Sunday, September 6, 2009

Hats for Sale, by Nancy Hill

Hats for Sale is a video written and created by Nancy Hill, a photographer and writer who lives in Portland, Oregon. The video can be viewed at http://storyispromise.blip.tv/
Nancy is the photographer and writer of the The Dolltender, also available for viewing on Blip.tv.
To view more of Nancy's work, visit http://www.nancyhillphotography.com/default4.asp
Hats for Sale is a retelling of Slobodkina's Caps for Sale.

Monday, June 1, 2009

Self Awareness/Directed Awareness

I was thinking about awareness today. For people, self-awareness has many facets. People in general need brain power to filter out much of the information their senses collect. I think self-awareness for particular people can end up running in channels, so that we can quickly assign meaning and values to people and relationships in our lives and not get bogged down/drown in processing details. Relationships can also be symbolic, in the sense that a symbol can stand in for a relationship, a kind of short hand code.

The problem arises when a new writer doesn't realize their particular short hand code (a dark-haired woman with thick glasses could be a symbol for an abusive parent) doesn't evoke anything for a reader.
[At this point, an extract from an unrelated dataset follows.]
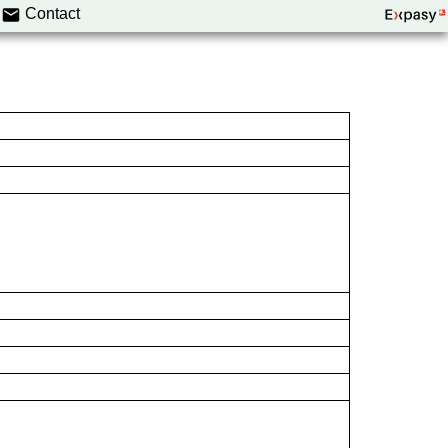
Contact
The job of our brains to filter out details or shape our reality to a particular design can lead to a kind of neutered, thin writing that fails to ring true. Except for the person writing in their particular symbolic code.

Directed awareness, however, is a choice about where to focus awareness. Cynthia Whitcomb, the President of Willamette Writers, has had a long career as a successful screenwriter. When she began focusing more on writing plays, she read a play a day for a year. That was one way she assimilated a deeper understanding of what makes for a good play.
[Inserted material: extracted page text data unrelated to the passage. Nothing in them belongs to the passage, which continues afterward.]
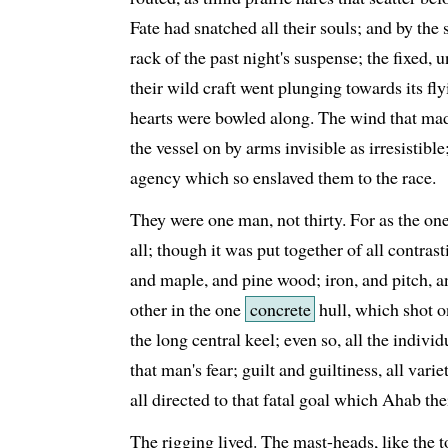
Fate had snatched all their souls; and by the s
rack of the past night's suspense; the fixed, 
their wild craft went plunging towards its fly
hearts were bowled along. The wind that made 
the vessel on by arms invisible as irresistib
agency which so enslaved them to the race.
They were one man, not thirty. For as the on
all; though it was put together of all contra
and maple, and pine wood; iron, and pitch, 
other in the one
concrete
hull, which shot o
the long central keel; even so, all the individ
that man's fear; guilt and guiltiness, all var
all directed to that fatal goal which Ahab the
The rigging lived. The mast-heads, like the t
I find students in my screenwriting classes who don't like or watch movies. They simply want to imagine an idea of theirs turned into a Hollywood film, or imagine their life being turned into a major motion picture, with the money involved. I sometimes lose 50% to 70% of my students in a particular class. I suspect when I try and teach them directed awareness about storytelling -- consciously learning the craft -- they aren't ready for the work involved, or they come to realize the work involved.

About directed awareness versus intuition, recent brain scan studies have shown that once people have assimilated understanding (gained understanding about some facet of writing like plot, for example), when a problem arises, the subconscious can take that assimilated understanding of storytelling and find a solution to a particular plot problem. Then pop the answer in to the conscious mind.

Which some people interpret as intuition.

The catch is, the subconscious can only present that answer to the conscious mind when that mind is not preoccupied with a particular problem. Being pre-occupied with a problem blocks the subconscious mind from accessing the conscious mind and providing an answer.

I go over this more in the latest version of my book, and reference some of these new scientific studies. I find it fascinating that brain scans give a more accurate representation of how the brain works and functions.

Many years ago I was in a state of deep meditation where I could see the flow of my subconscious thoughts/feelings/awareness welling up into my conscious mind; be aware of thoughts before they became conscious thoughts. Odd, enchanting process to observe.

****************************************

A fourth edition of my writing workbook, A Story is a Promise & The Spirit of Storytelling, is now available for $2.99 from Amazon Kindle.

Sunday, May 17, 2009

The Dolltender, by Nancy Hill

Nancy Hill's The Dolltender is a video of a book written and photographed by Nancy. In the story, a young girl's parents disappear into a looking glass. She ends up hiding in a trunk stored in the back room of an antique store. The little girl begins to care for the dolls until she's found out and exiled...until the dolls help her come up with a plan to come back to the home she's created for them all.


The Dolltender is a heart warming story for all ages.